C'est précisément la conclusion de l'UNEP : le recyclage peut réduire la pollution plastique de 20 % supplémentaires d'ici 2040, mais seulement si la part des plastiques économiquement recyclables double ce qui exige des investissements dans les infrastructures de tri et la standardisation des matériaux [3]. L'objectif n'est pas de faire croire que recycler suffit, mais de montrer que ne pas recycler aggrave une situation déjà critique.
Conclusion : une solution partielle, mais mesurable et nécessaire
Le plastique recyclé n'est pas une solution miracle. Mais les données disponibles vérifiées par l'UNEP, l'OCDE, l'Ellen MacArthur Foundation et les organismes nationaux de recyclage montrent qu'il permet des réductions d'émissions de CO₂ de 70 à 85 % par rapport au plastique vierge, qu'il économise jusqu'à 70 % d'énergie, qu'il génère des milliers d'emplois locaux et qu'il démontre, à l'échelle de pays comme la Belgique, qu'une économie quasi-circulaire des emballages est possible.
Face à une production mondiale de plastique qui ne ralentit pas, projetée à doubler d'ici 2060 selon l'OCDE, chaque tonne de plastique recyclé est une tonne de pétrole qui reste dans le sol, une tonne de CO₂ qui n'est pas émise, et un signal envoyé aux industriels que la matière recyclée a une valeur économique réelle.

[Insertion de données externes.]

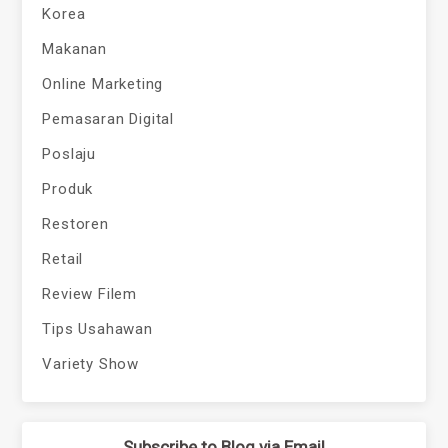
Korea
Makanan
Online Marketing
Pemasaran Digital
Poslaju
Produk
Restoren
Retail
Review Filem
Tips Usahawan
Variety Show
Subscribe to Blog via Email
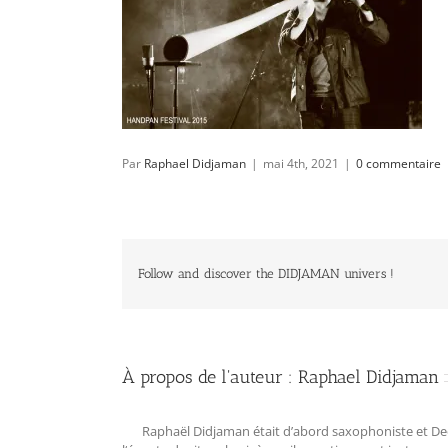
Par
Raphael Didjaman
|
mai 4th, 2021
|
0 commentaire
Follow and discover the DIDJAMAN univers !
À propos de l'auteur :
Raphael Didjaman
Raphaël Didjaman était d’abord saxophoniste et Deejay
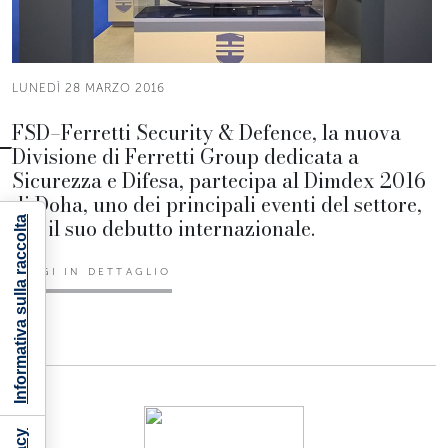
LUNEDÌ 28 MARZO 2016
FSD–Ferretti Security & Defence, la nuova
Divisione di Ferretti Group dedicata a
Sicurezza e Difesa, partecipa al Dimdex 2016
di Doha, uno dei principali eventi del settore,
per il suo debutto internazionale.
Informativa sulla raccolta
LEGGI IN DETTAGLIO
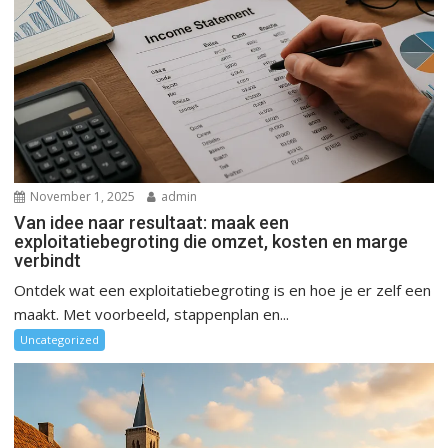
November 1, 2025
admin
Van idee naar resultaat: maak een
exploitatiebegroting die omzet, kosten en marge
verbindt
Ontdek wat een exploitatiebegroting is en hoe je er zelf een
maakt. Met voorbeeld, stappenplan en...
Uncategorized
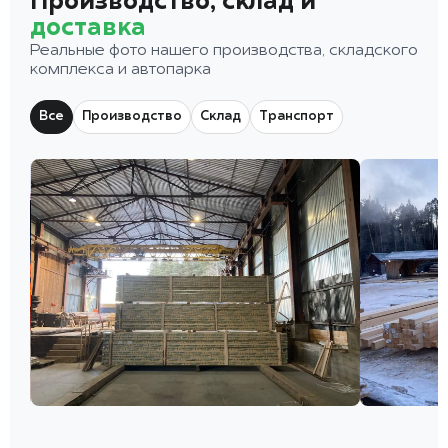
Производство, склад и
доставка
Реальные фото нашего производства, складского
комплекса и автопарка
Все
Производство
Склад
Транспорт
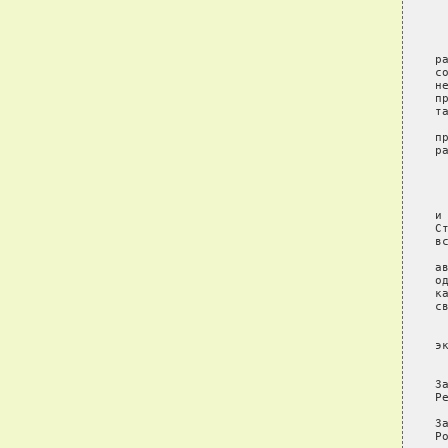
 
 
р
с
н
п
т
 
п
р
 
 
и
С
в
 
а
о
к
с
 
э
З
Р
З
Р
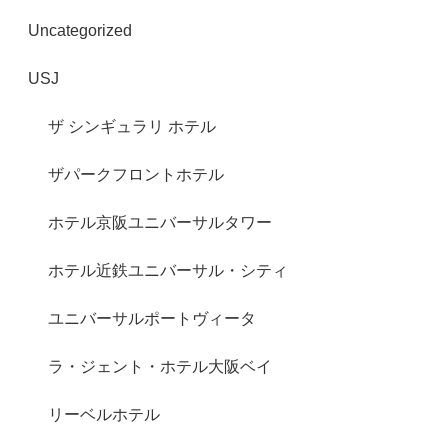
Uncategorized
USJ
ザ シンギュラリ ホテル
ザパークフロントホテル
ホテル京阪ユニバーサルタワー
ホテル近鉄ユニバーサル・シティ
ユニバーサルポートヴィータ
ラ・ジェント・ホテル大阪ベイ
リーベルホテル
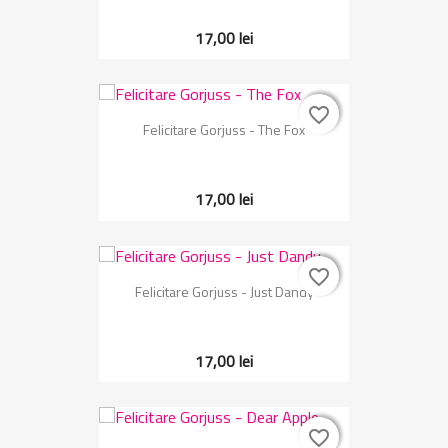
17,00 lei
favorite_border
favorite_border
Felicitare Gorjuss - The Fox
17,00 lei
favorite_border
favorite_border
Felicitare Gorjuss - Just Dandy
17,00 lei
favorite_border
favorite_border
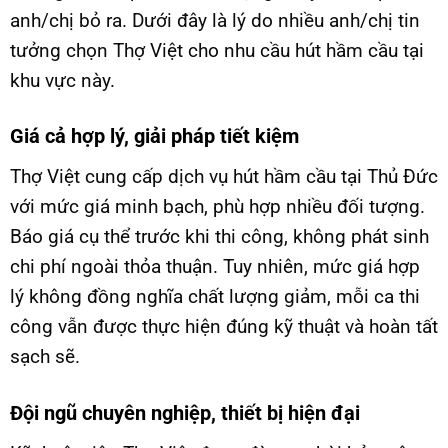
anh/chị bỏ ra. Dưới đây là lý do nhiều anh/chị tin
tưởng chọn Thợ Việt cho nhu cầu hút hầm cầu tại
khu vực này.
Giá cả hợp lý, giải pháp tiết kiệm
Thợ Việt cung cấp dịch vụ hút hầm cầu tại Thủ Đức
với mức giá minh bạch, phù hợp nhiều đối tượng.
Báo giá cụ thể trước khi thi công, không phát sinh
chi phí ngoài thỏa thuận. Tuy nhiên, mức giá hợp
lý không đồng nghĩa chất lượng giảm, mỗi ca thi
công vẫn được thực hiện đúng kỹ thuật và hoàn tất
sạch sẽ.
Đội ngũ chuyên nghiệp, thiết bị hiện đại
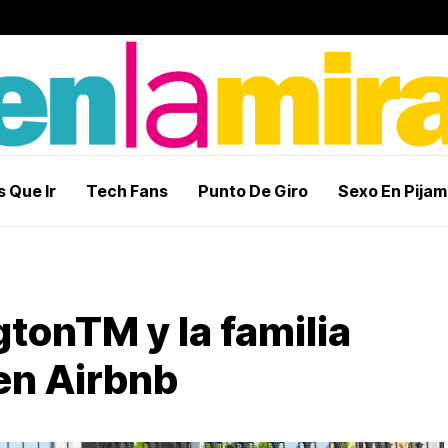
 Que Ir
Tech Fans
Punto De Giro
Sexo En Pija
tonTM y la familia
en Airbnb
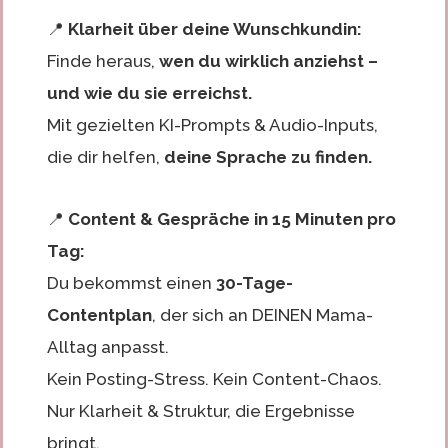
📍
Klarheit über deine Wunschkundin:
Finde heraus,
wen du wirklich anziehst –
und wie du sie erreichst.
Mit gezielten KI-Prompts & Audio-Inputs,
die dir helfen,
deine Sprache zu finden.
📍
Content & Gespräche in 15 Minuten pro
Tag:
Du bekommst einen
30-Tage-
Contentplan
, der sich an DEINEN Mama-
Alltag anpasst.
Kein Posting-Stress. Kein Content-Chaos.
Nur Klarheit & Struktur, die Ergebnisse
bringt.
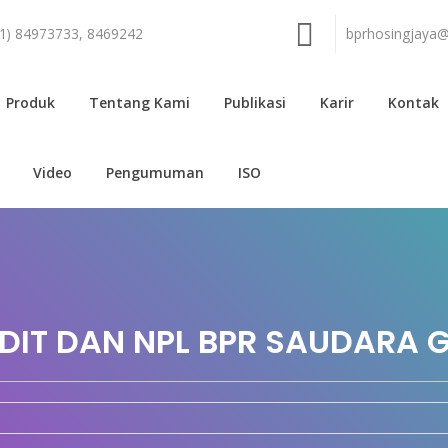
21) 84973733, 8469242
bprhosingjaya
Produk
Tentang Kami
Publikasi
Karir
Kontak
Video
Pengumuman
ISO
DIT DAN NPL BPR SAUDARA 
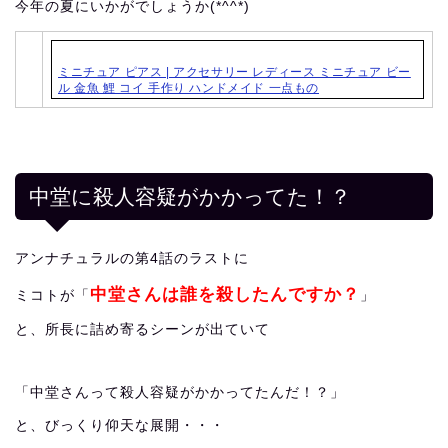
今年の夏にいかがでしょうか(*^^*)
ミニチュア ピアス | アクセサリー レディース ミニチュア ビー
ル 金魚 鯉 コイ 手作り ハンドメイド 一点もの
中堂に殺人容疑がかかってた！？
アンナチュラルの第4話のラストに
中堂さんは誰を殺したんですか？
ミコトが「
」
と、所長に詰め寄るシーンが出ていて
「中堂さんって殺人容疑がかかってたんだ！？」
と、びっくり仰天な展開・・・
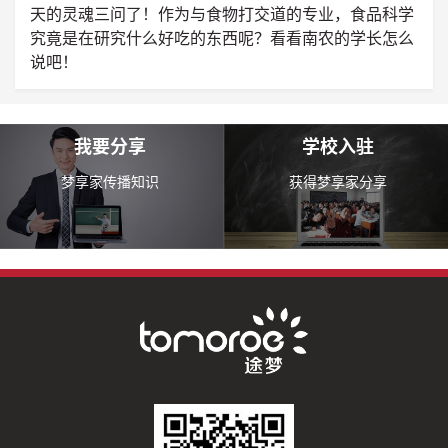
天的灵魂三问了！作为与食物打交道的专业，食品科学
究竟是在研究什么好吃的东西呢？看看南农的学长怎么
说吧！
我要分享
学校入驻
梦享家传播知识
获得梦享家分享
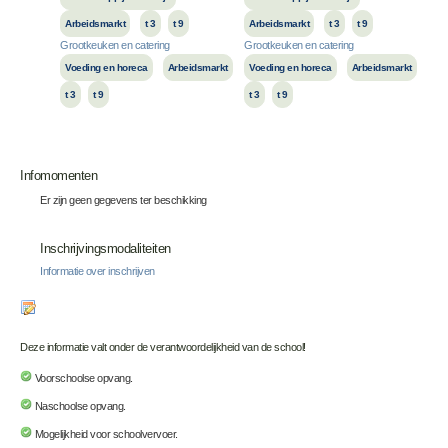
Arbeidsmarkt
t 3
t 9
Arbeidsmarkt
t 3
t 9
Grootkeuken en catering
Grootkeuken en catering
Voeding en horeca
Arbeidsmarkt
Voeding en horeca
Arbeidsmarkt
t 3
t 9
t 3
t 9
Infomomenten
Er zijn geen gegevens ter beschikking
Inschrijvingsmodaliteiten
Informatie over inschrijven
Deze informatie valt onder de verantwoordelijkheid van de school!
Voorschoolse opvang.
Naschoolse opvang.
Mogelijkheid voor schoolvervoer.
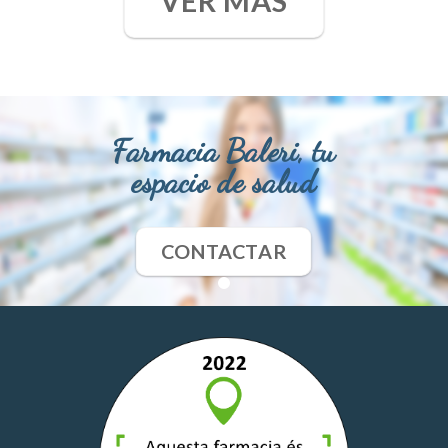
VER MÁS
Farmacia Baleri, tu
espacio de salud
CONTACTAR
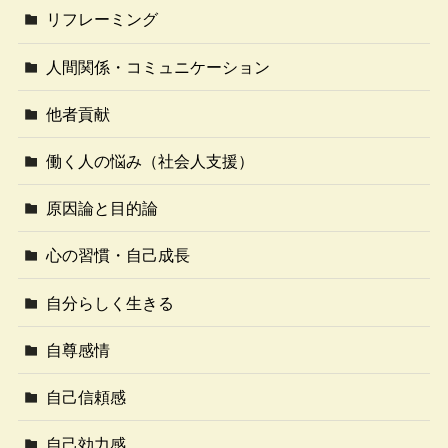
リフレーミング
人間関係・コミュニケーション
他者貢献
働く人の悩み（社会人支援）
原因論と目的論
心の習慣・自己成長
自分らしく生きる
自尊感情
自己信頼感
自己効力感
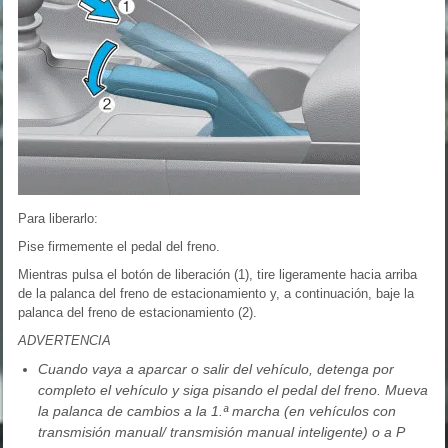
Para liberarlo:
Pise firmemente el pedal del freno.
Mientras pulsa el botón de liberación (1), tire ligeramente hacia arriba
de la palanca del freno de estacionamiento y, a continuación, baje la
palanca del freno de estacionamiento (2).
ADVERTENCIA
Cuando vaya a aparcar o salir del vehículo, detenga por
completo el vehículo y siga pisando el pedal del freno. Mueva
la palanca de cambios a la 1.ª marcha (en vehículos con
transmisión manual/ transmisión manual inteligente) o a P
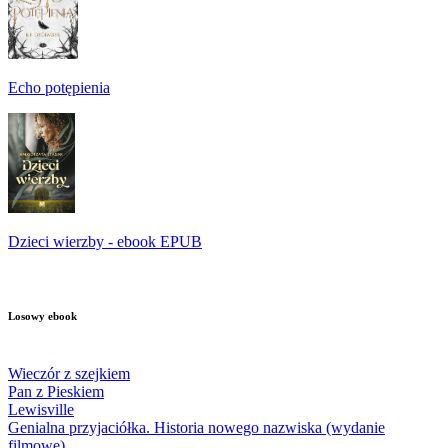
Echo potępienia
Dzieci wierzby - ebook EPUB
Losowy ebook
Wieczór z szejkiem
Pan z Pieskiem
Lewisville
Genialna przyjaciółka. Historia nowego nazwiska (wydanie
filmowe)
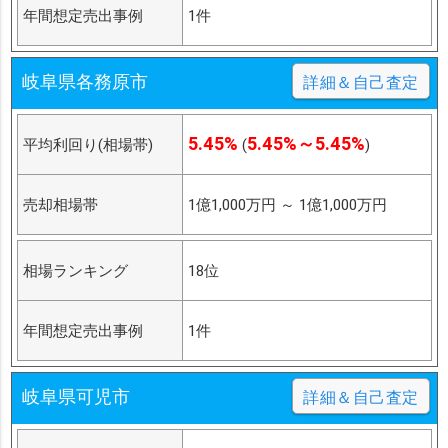
年間想定売出事例
1件
岐阜県各務原市
詳細＆自己査定
5.45%
5.45%～5.45%
平均利回り(相場帯)
(
)
売却相場帯
1億1,000万円
～
1億1,000万円
相場ランキング
18位
年間想定売出事例
1件
岐阜県可児市
詳細＆自己査定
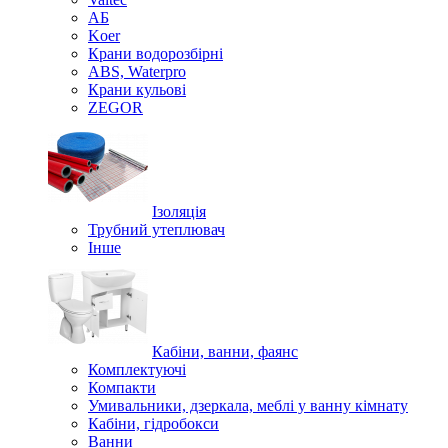
АБ
Koer
Крани водорозбірні
ABS, Waterpro
Крани кульові
ZEGOR
Ізоляція
Трубний утеплювач
Інше
Кабіни, ванни, фаянс
Комплектуючі
Компакти
Умивальники, дзеркала, меблі у ванну кімнату
Кабіни, гідробокси
Ванни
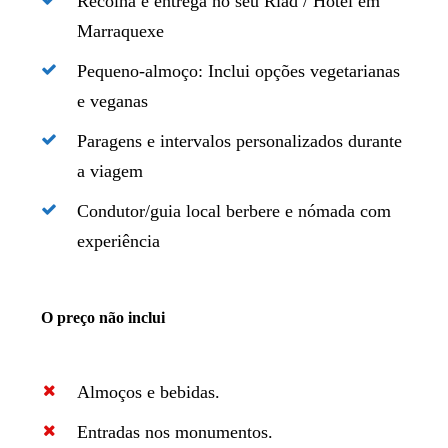
Recolha e entrega no seu Riad / Hotel em
Marraquexe
Pequeno-almoço: Inclui opções vegetarianas
e veganas
Paragens e intervalos personalizados durante
a viagem
Condutor/guia local berbere e nómada com
experiência
O preço não inclui
Almoços e bebidas.
Entradas nos monumentos.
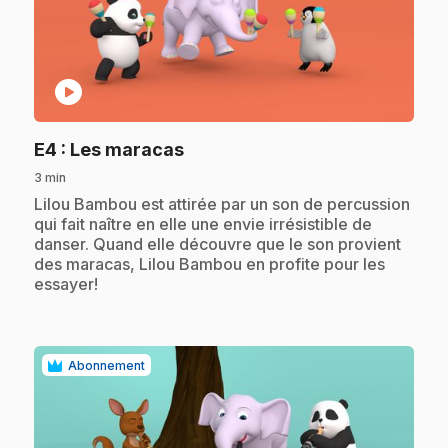
play_circle
.
E4
: Les maracas
3 min
.
Lilou Bambou est attirée par un son de percussion
qui fait naître en elle une envie irrésistible de
danser. Quand elle découvre que le son provient
des maracas, Lilou Bambou en profite pour les
essayer!
Abonnement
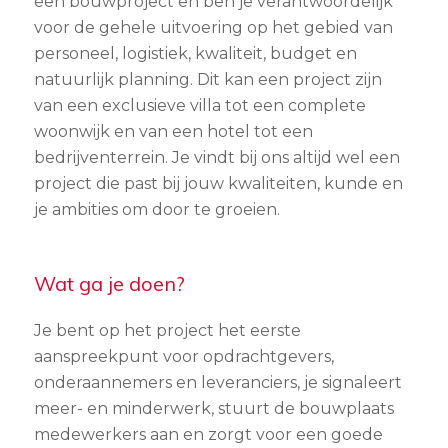
een bouwproject en ben je verantwoordelijk
voor de gehele uitvoering op het gebied van
personeel, logistiek, kwaliteit, budget en
natuurlijk planning. Dit kan een project zijn
van een exclusieve villa tot een complete
woonwijk en van een hotel tot een
bedrijventerrein. Je vindt bij ons altijd wel een
project die past bij jouw kwaliteiten, kunde en
je ambities om door te groeien.
Wat ga je doen?
Je bent op het project het eerste
aanspreekpunt voor opdrachtgevers,
onderaannemers en leveranciers, je signaleert
meer- en minderwerk, stuurt de bouwplaats
medewerkers aan en zorgt voor een goede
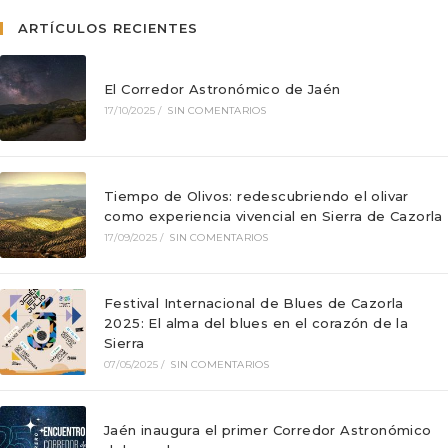
ARTÍCULOS RECIENTES
El Corredor Astronómico de Jaén
17/10/2025
/
SIN COMENTARIOS
Tiempo de Olivos: redescubriendo el olivar
como experiencia vivencial en Sierra de Cazorla
17/09/2025
/
SIN COMENTARIOS
Festival Internacional de Blues de Cazorla
2025: El alma del blues en el corazón de la
Sierra
07/05/2025
/
SIN COMENTARIOS
Jaén inaugura el primer Corredor Astronómico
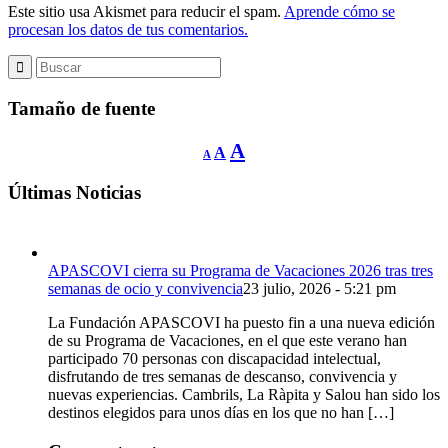
Este sitio usa Akismet para reducir el spam.
Aprende cómo se
procesan los datos de tus comentarios.
Tamaño de fuente
Reducir
Restablecer
Aumentar
A
A
A
tamaño
tamaño
de
tamaño
fuente.
de
Últimas Noticias
de
fuente
fuente.
APASCOVI cierra su Programa de Vacaciones 2026 tras tres
semanas de ocio y convivencia
23 julio, 2026 - 5:21 pm
La Fundación APASCOVI ha puesto fin a una nueva edición
de su Programa de Vacaciones, en el que este verano han
participado 70 personas con discapacidad intelectual,
disfrutando de tres semanas de descanso, convivencia y
nuevas experiencias. Cambrils, La Ràpita y Salou han sido los
destinos elegidos para unos días en los que no han […]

Le défi n'est pas de savoir si le recyclage est utile. Il l'est, de façon documentée et chiffrée. Le défi est de le massifier et d'en faire la norme plutôt que l'exception.
Sources et références
[1] OCDE, « Global Plastics Outlook: Economic Drivers, Environmental Impacts and Policy Options », 2022. oecd.org
[2] npj Materials Sustainability, « Plastic recycling: A panacea or environmental pollution problem », vol. 2, n° 17, 2024. nature.com
[3] UNEP, « Turning off the Tap: How the world can end plastic pollution and create a circular economy », mai 2023. unep.org
[4] Association of Plastic Recyclers (APR) / Franklin Associates, « Life Cycle Impacts for Postconsumer Recycled Resins: PET, HDPE, and PP », 2018, mis à jour 2024. plasticsrecycling.org
[5] Science of the Total Environment (Elsevier), « Decarbonising the plastic industry: A review of carbon emissions in the lifecycle of plastics production », 2025. sciencedirect.com
[6] Ellen MacArthur Foundation / UNEP, « The Global Commitment 2024 Progress Report ». ellenmacarthurfoundation.org
[7] OCDE, « Global Plastics Outlook: Policy Scenarios to 2060 », 2022. oecd.org
[8] Statbel (Institut belge de statistique), « Déchets d'emballages en Belgique 2023 ». statbel.fgov.be
[9] Fost Plus, « Rapport d'activités 2024 — Chaque Belge a trié près de 80 kg d'emballages en 2024 ». fostplus.be
[10] Plastics Europe / essenscia, « The Circular Economy for Plastics – A European Analysis 2024 ». essenscia.be / plasticseurope.org
[11] Fost Plus, « En 2021, Fost Plus a recyclé près de 90 % des emballages ménagers ». fostplus.be
[12] npj Materials Sustainability, op. cit. note [2].